Upon reaching the north entrance of the James Ross Strait, we immediately encountered high concentrations of sea ice. Using the ice charts generated by the Canadian Ice Service and imagery provided by the Canadian Space Agency, we were aware that the area had been assessed as mainly first-year sea ice. We put our nose into the ice, and found it easy for our icebreaker to transit through. Video footage (see below) from the bow of the Sir Wilfrid Laurier gives a great sense of the ice we transited for about an hour. This ice, however, would still pose a significant difficulty to other ships and yachts that will be selecting safer routes through the area for their passage. 

Expand Image
Ice chart August 23, 2014. Courtesy of the Canadian Ice Service, Environment Canada.

In fact, our ship has been in communication contact with three yachts over the past few days. Each was heading eastward through the Northwest Passage. These types of vessels used to be a very rare occurrence, but have become increasingly more regular in recent years.

Once back into open water, our Coast Guard crews resumed their navigation aids work and the Canadian Hydrographic Service continued their seabed surveys.
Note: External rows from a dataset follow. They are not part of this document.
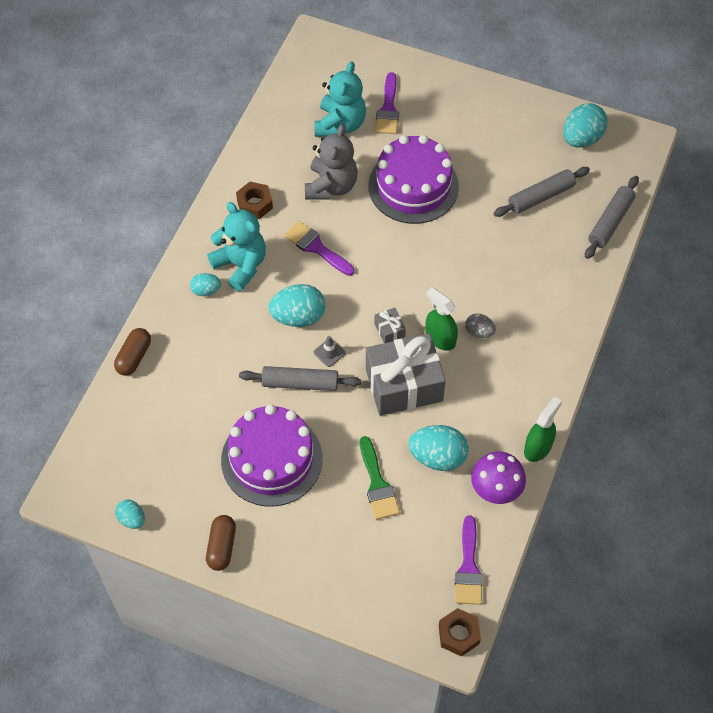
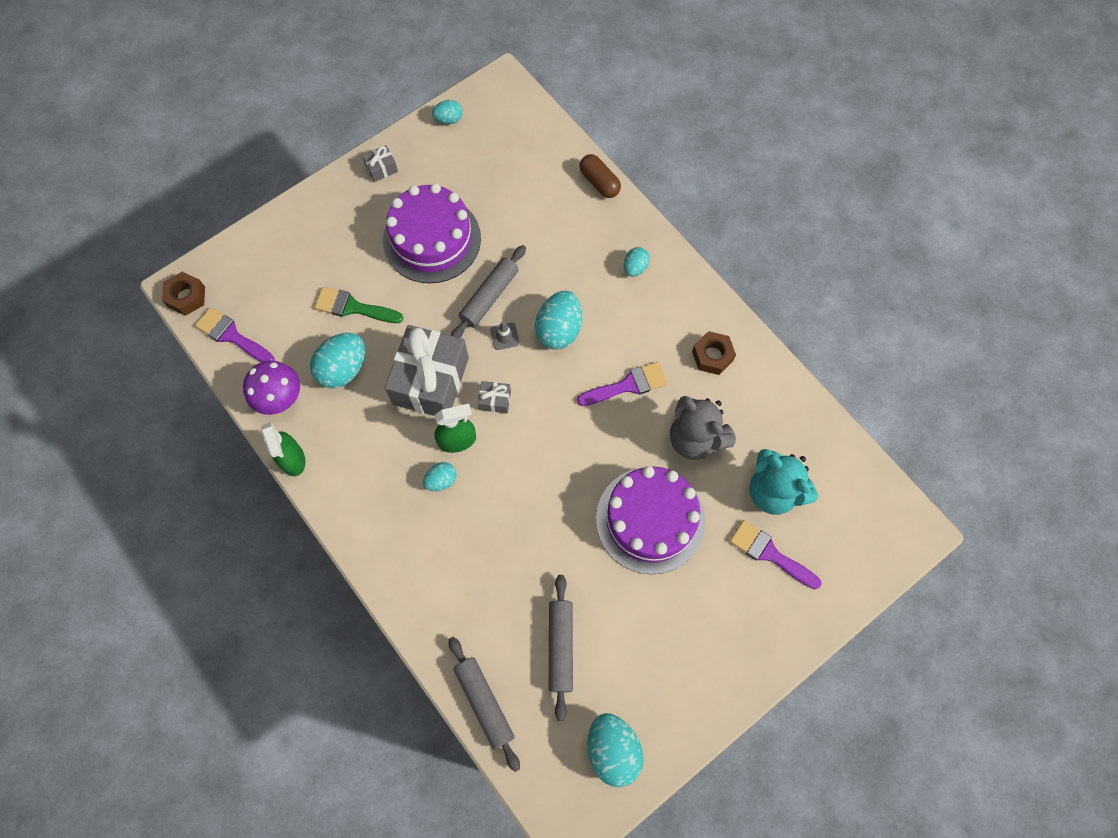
camera: 120 degrees right, 10 degrees up
brown capsule [206,515,236,571] -> grey gift [362,145,398,182]
turquoise teddy bear [207,202,266,291] -> none
grey egg [465,313,496,338] -> turquoise egg [423,462,457,491]

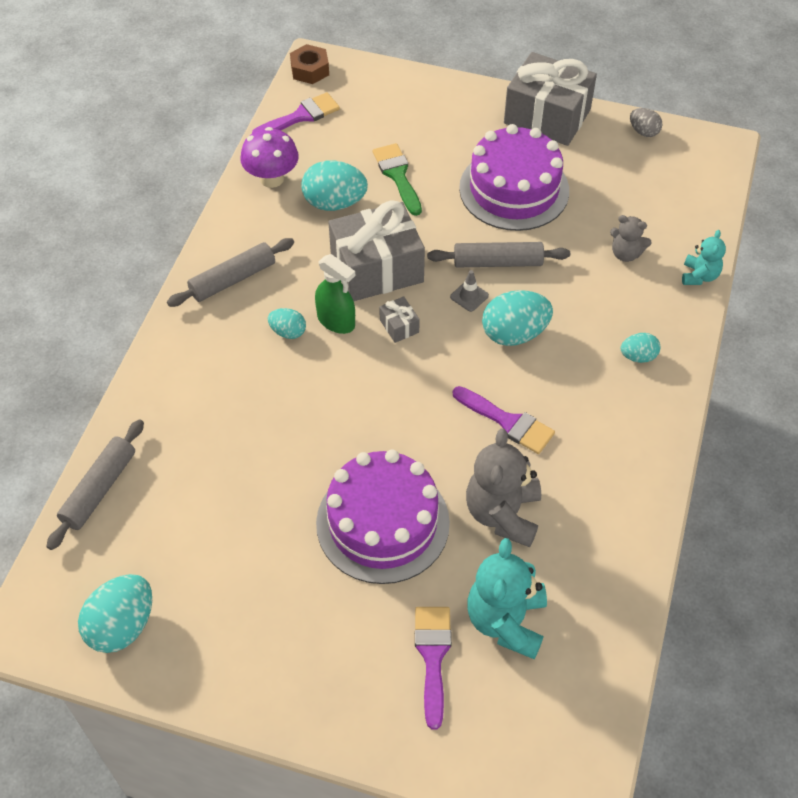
camera: 55 degrees right, 15 degrees down
purple brush [195,307,275,362] -> purple brush turned 60 degrees clockwise [252,92,340,133]
green spray bottle [261,422,305,476] -> none
grey gift [362,145,398,182] -> grey gift [504,52,597,146], size x2.42
turquoise egg [432,100,463,124] -> grey egg [630,108,662,137]
grey rolling pin [549,575,573,721] -> grey rolling pin moved to [167,238,294,307]
brown capsule [579,154,621,198] -> turquoise teddy bear [682,230,726,285]
brown nut [692,331,736,375] -> none
none -> grey teddy bear [610,215,652,262]

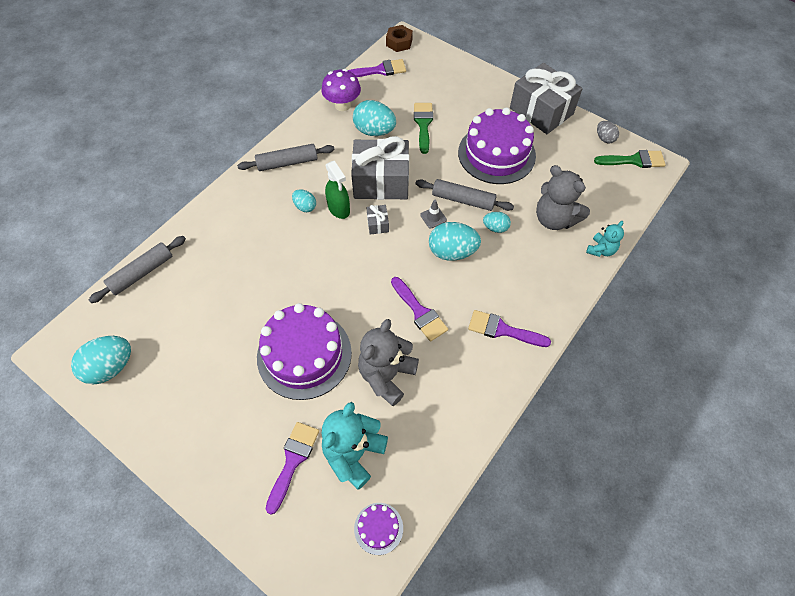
camera: 20 degrees right, 5 degrees up
grey teddy bear [610,215,652,262] -> grey teddy bear [536,165,590,230], size x1.79
turquoise egg [621,333,661,363] -> turquoise egg moved to [483,212,511,233]
none -> purple cake [354,503,403,555]
none -> purple brush [468,310,551,347]
none -> green brush [594,150,666,168]

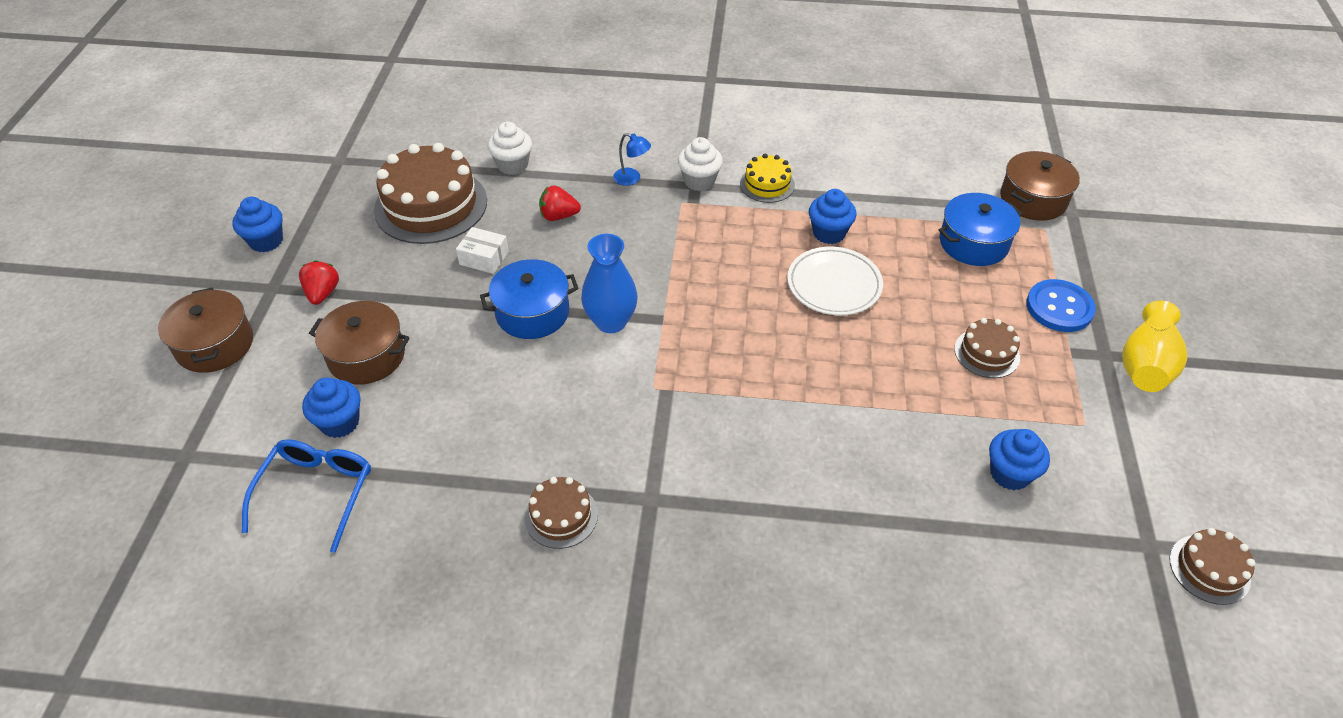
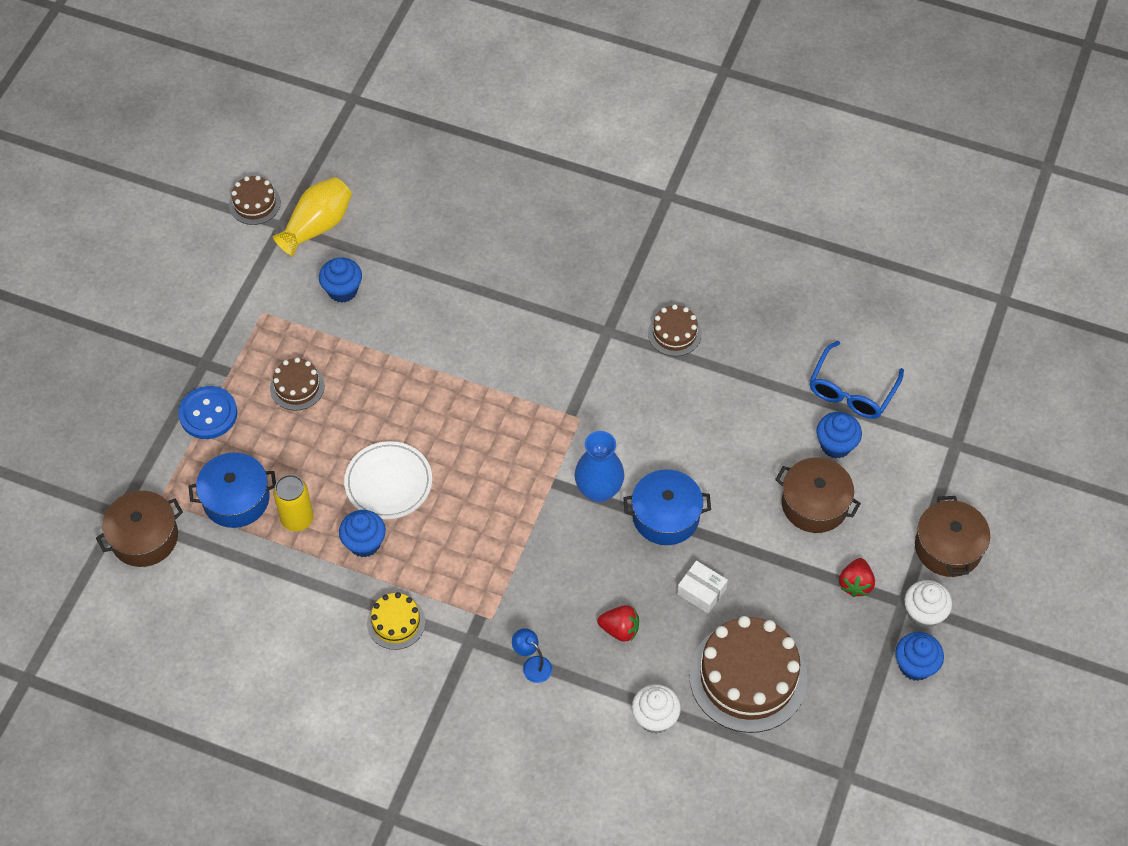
camera: 165 degrees left, 10 degrees up
white cupcake [678,137,723,191] -> white cupcake moved to [904,580,952,628]
yellow vase [1122,300,1187,392] -> yellow vase moved to [273,177,352,257]
none -> yellow can [273,474,314,531]

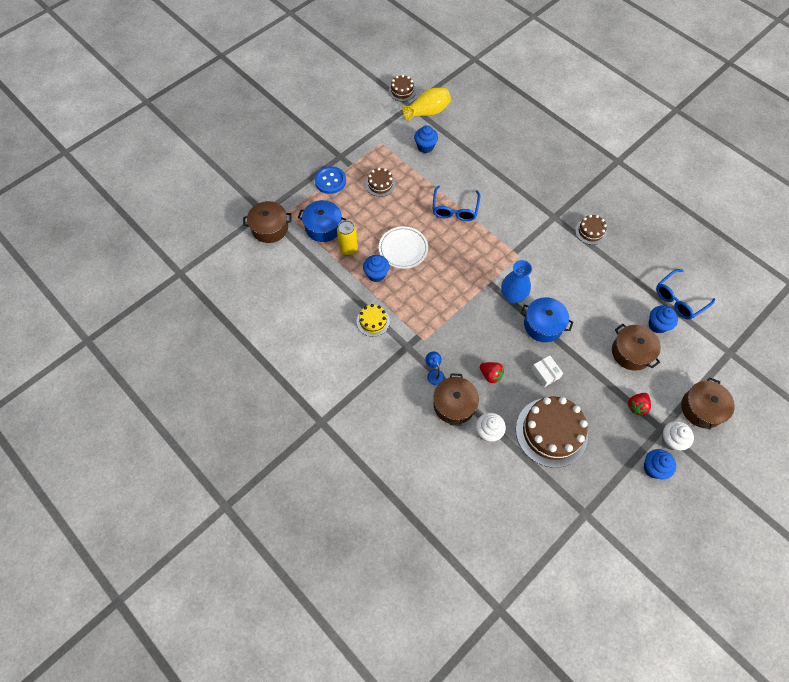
camera: 25 degrees right, 5 degrees up
none -> blue glasses [432,186,480,221]
none -> brown pot [433,373,479,426]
While the calm weather and light winds are helpful for our regular navigation and hydrographic programs, they’re certainly not helpful in clearing out the sea ice that is locked in along the north and northwest side of King William Island, including the areas targeted for this year’s Franklin search.

The good news new is that weather does change quickly, and we still have time over the next two weeks for the ice conditions in the search area to improve. Now, like all of Victoria Strait Expedition partners, all we can do is wait to see how conditions will change, and be ready to adapt when they do. This is the Arctic, after all, and being able to adapt to the environment will be critical to our success.